Stored data entries
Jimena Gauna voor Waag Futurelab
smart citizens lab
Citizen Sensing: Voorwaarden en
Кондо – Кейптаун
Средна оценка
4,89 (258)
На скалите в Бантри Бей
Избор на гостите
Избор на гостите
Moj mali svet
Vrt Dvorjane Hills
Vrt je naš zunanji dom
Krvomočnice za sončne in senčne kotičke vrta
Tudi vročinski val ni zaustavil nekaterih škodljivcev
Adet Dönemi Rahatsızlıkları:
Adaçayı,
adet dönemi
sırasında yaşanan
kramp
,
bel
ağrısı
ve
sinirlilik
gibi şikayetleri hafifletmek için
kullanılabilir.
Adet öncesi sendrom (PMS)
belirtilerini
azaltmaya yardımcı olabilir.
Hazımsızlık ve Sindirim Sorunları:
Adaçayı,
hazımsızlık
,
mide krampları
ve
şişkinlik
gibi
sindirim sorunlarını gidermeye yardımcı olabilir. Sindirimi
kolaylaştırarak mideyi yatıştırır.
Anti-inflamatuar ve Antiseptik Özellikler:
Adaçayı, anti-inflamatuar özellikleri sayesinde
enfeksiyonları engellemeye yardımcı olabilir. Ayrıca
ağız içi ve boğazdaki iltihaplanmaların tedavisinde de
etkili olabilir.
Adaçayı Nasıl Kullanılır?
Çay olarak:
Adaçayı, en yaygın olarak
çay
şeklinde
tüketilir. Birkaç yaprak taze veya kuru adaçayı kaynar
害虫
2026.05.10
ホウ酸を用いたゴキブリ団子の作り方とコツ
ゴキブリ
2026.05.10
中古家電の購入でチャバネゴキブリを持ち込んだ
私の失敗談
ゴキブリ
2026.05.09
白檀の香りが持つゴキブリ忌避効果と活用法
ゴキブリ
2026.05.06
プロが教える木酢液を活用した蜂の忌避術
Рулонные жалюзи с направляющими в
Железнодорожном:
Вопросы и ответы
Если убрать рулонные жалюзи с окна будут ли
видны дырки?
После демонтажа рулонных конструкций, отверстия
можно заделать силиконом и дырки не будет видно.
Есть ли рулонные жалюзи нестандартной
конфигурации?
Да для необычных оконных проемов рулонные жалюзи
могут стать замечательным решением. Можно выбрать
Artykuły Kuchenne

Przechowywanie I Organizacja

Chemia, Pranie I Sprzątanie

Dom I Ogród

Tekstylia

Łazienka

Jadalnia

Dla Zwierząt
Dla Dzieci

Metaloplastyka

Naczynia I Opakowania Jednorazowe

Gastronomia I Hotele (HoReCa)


(WORK TASK): Every entry should be transcribed exactly, with nothing omitted.

(EXERCISE RESPONSE):
Jimena Gauna voor Waag Futurelab
smart citizens lab
Citizen Sensing: Voorwaarden en
Кондо – Кейптаун
Средна оценка
4,89 (258)
На скалите в Бантри Бей
Избор на гостите
Избор на гостите
Moj mali svet
Vrt Dvorjane Hills
Vrt je naš zunanji dom
Krvomočnice za sončne in senčne kotičke vrta
Tudi vročinski val ni zaustavil nekaterih škodljivcev
Adet Dönemi Rahatsızlıkları:
Adaçayı,
adet dönemi
sırasında yaşanan
kramp
,
bel
ağrısı
ve
sinirlilik
gibi şikayetleri hafifletmek için
kullanılabilir.
Adet öncesi sendrom (PMS)
belirtilerini
azaltmaya yardımcı olabilir.
Hazımsızlık ve Sindirim Sorunları:
Adaçayı,
hazımsızlık
,
mide krampları
ve
şişkinlik
gibi
sindirim sorunlarını gidermeye yardımcı olabilir. Sindirimi
kolaylaştırarak mideyi yatıştırır.
Anti-inflamatuar ve Antiseptik Özellikler:
Adaçayı, anti-inflamatuar özellikleri sayesinde
enfeksiyonları engellemeye yardımcı olabilir. Ayrıca
ağız içi ve boğazdaki iltihaplanmaların tedavisinde de
etkili olabilir.
Adaçayı Nasıl Kullanılır?
Çay olarak:
Adaçayı, en yaygın olarak
çay
şeklinde
tüketilir. Birkaç yaprak taze veya kuru adaçayı kaynar
害虫
2026.05.10
ホウ酸を用いたゴキブリ団子の作り方とコツ
ゴキブリ
2026.05.10
中古家電の購入でチャバネゴキブリを持ち込んだ
私の失敗談
ゴキブリ
2026.05.09
白檀の香りが持つゴキブリ忌避効果と活用法
ゴキブリ
2026.05.06
プロが教える木酢液を活用した蜂の忌避術
Рулонные жалюзи с направляющими в
Железнодорожном:
Вопросы и ответы
Если убрать рулонные жалюзи с окна будут ли
видны дырки?
После демонтажа рулонных конструкций, отверстия
можно заделать силиконом и дырки не будет видно.
Есть ли рулонные жалюзи нестандартной
конфигурации?
Да для необычных оконных проемов рулонные жалюзи
могут стать замечательным решением. Можно выбрать
Artykuły Kuchenne

Przechowywanie I Organizacja

Chemia, Pranie I Sprzątanie

Dom I Ogród

Tekstylia

Łazienka

Jadalnia

Dla Zwierząt
Dla Dzieci

Metaloplastyka

Naczynia I Opakowania Jednorazowe

Gastronomia I Hotele (HoReCa)


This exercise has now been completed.